Chicago’s dark era when police were allowed to beat and torture suspects with impunity, forcing confessions out of dozens of innocent suspects, may be in the past. But reverberations from the two decade-long nightmare won’t be going away for a long time, as yesterday yet another wrongly convicted man stepped out of prison — after 31 years behind bars for a rape he says he did not commit.
Stanley Wrice confessed to taking part in a brutal gang rape in 1982, but only because two detectives, John Byrne and Peter Dignan, wouldn’t stop beating him with a flashlight and 20-inch rubber hose.
Between 1972 and 1991, a police commander named Jon Burge (pictured below) led a secret unit of South Side cops who carried out the brutal beatings, choking’s and electrocutions of suspects that led an untold number of innocent men to confess to crimes they didn’t commit, even crimes carrying the death penalty.
The case also created a reputation for the Windy City as a self-contained police state where law enforcement authorities could get away with any crime.
The torture regime of Burge, who was never prosecuted but is currently in prison for perjury in a civil case stemming from his reign of terror, played a part in the suspension 13 years ago of Illinois’ death penalty when then-Illinois Governor George Ryan condemned the state’s “shameful record of convicting innocent people and putting them on death row.”
Illinois had freed more innocent people from death row than inmates it actually executed, since 1976 when the death penalty was reinstated.
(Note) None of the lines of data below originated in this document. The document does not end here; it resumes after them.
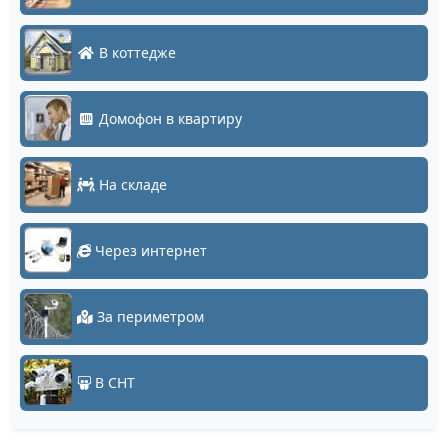
В коттедже
Домофон в квартиру
На складе
Через интернет
За периметром
В СНТ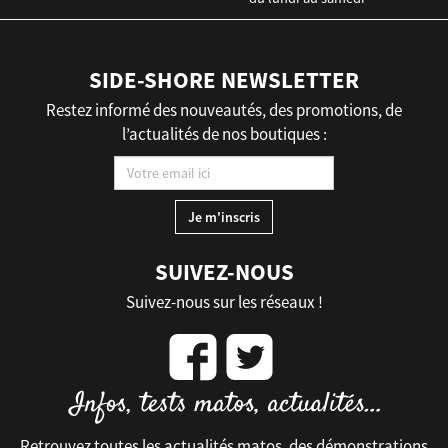
SIDE-SHORE NEWSLETTER
Restez informé des nouveautés, des promotions, de
l’actualités de nos boutiques :
SUIVEZ-NOUS
Suivez-nous sur les réseaux !
Retrouvez toutes les actualités matos, des démonstrations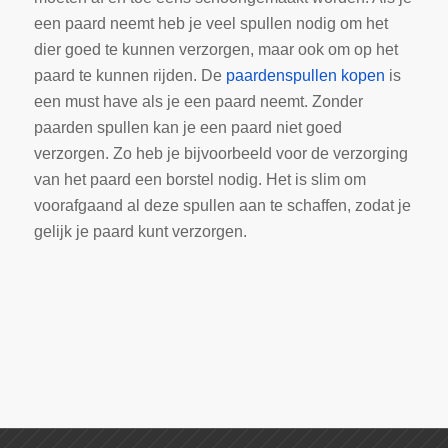
een paard neemt heb je veel spullen nodig om het
dier goed te kunnen verzorgen, maar ook om op het
paard te kunnen rijden. De
paardenspullen kopen
is
een must have als je een paard neemt. Zonder
paarden spullen kan je een paard niet goed
verzorgen. Zo heb je bijvoorbeeld voor de verzorging
van het paard een borstel nodig. Het is slim om
voorafgaand al deze spullen aan te schaffen, zodat je
gelijk je paard kunt verzorgen.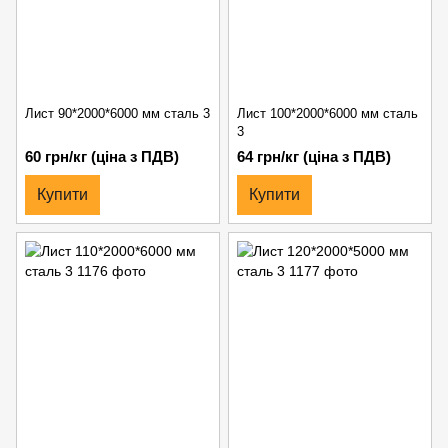
Лист 90*2000*6000 мм сталь 3
Лист 100*2000*6000 мм сталь
3
60 грн/кг (ціна з ПДВ)
64 грн/кг (ціна з ПДВ)
Купити
Купити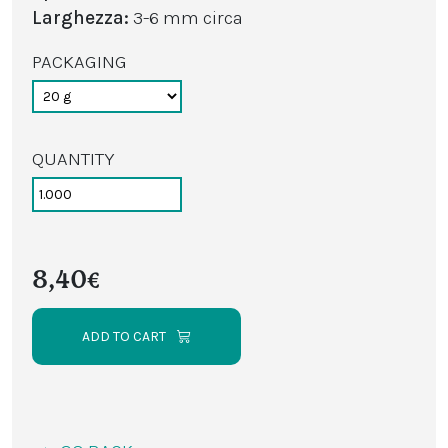
Larghezza:
3-6 mm circa
PACKAGING
QUANTITY
8,40€
ADD TO CART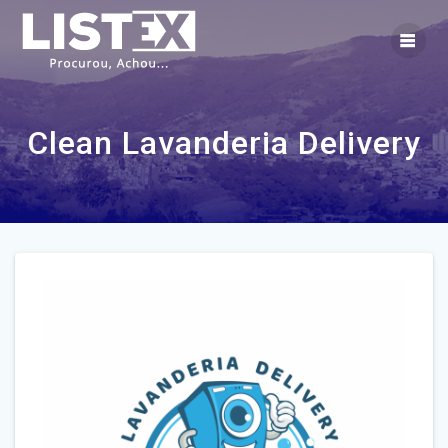
Skip
to
content
Clean Lavanderia Delivery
The state officially abolished its death penalty in 2011.
Wrice did not face the death penalty for the crime to which he confessed under torture, but he was sentenced to 100 years in prison, effectively a slow death penalty had he been forced to serve out the term.
Chicago has already paid more than $85 million in settlements in 17 torture cases, with about 100 more cases soon to hit.
“Unfortunately, the taxpayers will bear the burden of this,” said Wrice’s lawyer, Jennifer Bonjean. “But Mr. Wrice lost 31 years of his life.”
Wrice has not yet decided whether to sue the city. Now, he says, he simply wants to celebrate the freedom he never should have lost.
“I just want my cheeseburger,” he told interviewers upon his release yesterday.
No cops were ever prosecuted for their years of torturing suspects. Now the statute of limitations has expired on any possible charges.